What you need to do: Below are some entries; write out each one of them exactly.
Listed entries Block Start
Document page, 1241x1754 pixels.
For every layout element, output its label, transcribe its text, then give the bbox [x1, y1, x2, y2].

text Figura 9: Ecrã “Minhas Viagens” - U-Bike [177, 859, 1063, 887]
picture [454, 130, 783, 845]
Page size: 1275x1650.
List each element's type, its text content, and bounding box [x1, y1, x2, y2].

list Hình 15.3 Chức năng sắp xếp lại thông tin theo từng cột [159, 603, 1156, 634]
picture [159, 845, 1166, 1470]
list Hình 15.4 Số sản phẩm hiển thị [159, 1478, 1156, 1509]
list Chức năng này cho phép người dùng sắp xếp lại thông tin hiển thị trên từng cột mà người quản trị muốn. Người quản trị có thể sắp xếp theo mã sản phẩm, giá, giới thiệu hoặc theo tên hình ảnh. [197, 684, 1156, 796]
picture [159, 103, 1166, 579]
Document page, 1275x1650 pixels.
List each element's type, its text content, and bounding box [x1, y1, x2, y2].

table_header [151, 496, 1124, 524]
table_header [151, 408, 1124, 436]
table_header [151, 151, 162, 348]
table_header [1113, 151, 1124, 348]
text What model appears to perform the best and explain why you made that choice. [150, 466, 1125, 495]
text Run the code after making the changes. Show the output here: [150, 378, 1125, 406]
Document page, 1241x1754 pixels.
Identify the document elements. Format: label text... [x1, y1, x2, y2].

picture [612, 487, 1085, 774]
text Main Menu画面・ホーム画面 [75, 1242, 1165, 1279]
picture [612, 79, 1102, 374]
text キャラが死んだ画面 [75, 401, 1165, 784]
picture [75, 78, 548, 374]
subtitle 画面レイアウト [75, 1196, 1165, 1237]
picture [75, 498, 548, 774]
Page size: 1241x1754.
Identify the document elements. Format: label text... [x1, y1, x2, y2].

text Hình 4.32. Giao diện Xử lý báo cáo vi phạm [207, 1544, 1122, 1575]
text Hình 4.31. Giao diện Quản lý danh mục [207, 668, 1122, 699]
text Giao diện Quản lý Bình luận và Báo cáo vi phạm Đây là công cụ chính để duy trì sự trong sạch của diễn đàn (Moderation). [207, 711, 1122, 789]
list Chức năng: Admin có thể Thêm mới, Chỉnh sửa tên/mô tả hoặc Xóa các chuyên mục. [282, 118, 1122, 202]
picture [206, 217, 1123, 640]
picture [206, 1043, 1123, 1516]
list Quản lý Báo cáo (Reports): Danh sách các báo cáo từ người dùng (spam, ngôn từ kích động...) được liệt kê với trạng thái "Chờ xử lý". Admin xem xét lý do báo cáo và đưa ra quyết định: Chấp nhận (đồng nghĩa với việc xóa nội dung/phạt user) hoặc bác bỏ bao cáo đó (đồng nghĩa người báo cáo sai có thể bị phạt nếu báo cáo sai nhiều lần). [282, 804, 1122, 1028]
Listed entries Block End
Answer box:
Document page, 1241x1754 pixels.
For every layout element, output its label, transcribe its text, then give the bbox [x1, y1, x2, y2].

text Figura 9: Ecrã “Minhas Viagens” - U-Bike [177, 859, 1063, 887]
picture [454, 130, 783, 845]
Page size: 1275x1650.
List each element's type, its text content, and bounding box [x1, y1, x2, y2].

list Hình 15.3 Chức năng sắp xếp lại thông tin theo từng cột [159, 603, 1156, 634]
picture [159, 845, 1166, 1470]
list Hình 15.4 Số sản phẩm hiển thị [159, 1478, 1156, 1509]
list Chức năng này cho phép người dùng sắp xếp lại thông tin hiển thị trên từng cột mà người quản trị muốn. Người quản trị có thể sắp xếp theo mã sản phẩm, giá, giới thiệu hoặc theo tên hình ảnh. [197, 684, 1156, 796]
picture [159, 103, 1166, 579]
Document page, 1275x1650 pixels.
List each element's type, its text content, and bounding box [x1, y1, x2, y2].

table_header [151, 496, 1124, 524]
table_header [151, 408, 1124, 436]
table_header [151, 151, 162, 348]
table_header [1113, 151, 1124, 348]
text What model appears to perform the best and explain why you made that choice. [150, 466, 1125, 495]
text Run the code after making the changes. Show the output here: [150, 378, 1125, 406]
Document page, 1241x1754 pixels.
Identify the document elements. Format: label text... [x1, y1, x2, y2].

picture [612, 487, 1085, 774]
text Main Menu画面・ホーム画面 [75, 1242, 1165, 1279]
picture [612, 79, 1102, 374]
text キャラが死んだ画面 [75, 401, 1165, 784]
picture [75, 78, 548, 374]
subtitle 画面レイアウト [75, 1196, 1165, 1237]
picture [75, 498, 548, 774]
Page size: 1241x1754.
Identify the document elements. Format: label text... [x1, y1, x2, y2].

text Hình 4.32. Giao diện Xử lý báo cáo vi phạm [207, 1544, 1122, 1575]
text Hình 4.31. Giao diện Quản lý danh mục [207, 668, 1122, 699]
text Giao diện Quản lý Bình luận và Báo cáo vi phạm Đây là công cụ chính để duy trì sự trong sạch của diễn đàn (Moderation). [207, 711, 1122, 789]
list Chức năng: Admin có thể Thêm mới, Chỉnh sửa tên/mô tả hoặc Xóa các chuyên mục. [282, 118, 1122, 202]
picture [206, 217, 1123, 640]
picture [206, 1043, 1123, 1516]
list Quản lý Báo cáo (Reports): Danh sách các báo cáo từ người dùng (spam, ngôn từ kích động...) được liệt kê với trạng thái "Chờ xử lý". Admin xem xét lý do báo cáo và đưa ra quyết định: Chấp nhận (đồng nghĩa với việc xóa nội dung/phạt user) hoặc bác bỏ bao cáo đó (đồng nghĩa người báo cáo sai có thể bị phạt nếu báo cáo sai nhiều lần). [282, 804, 1122, 1028]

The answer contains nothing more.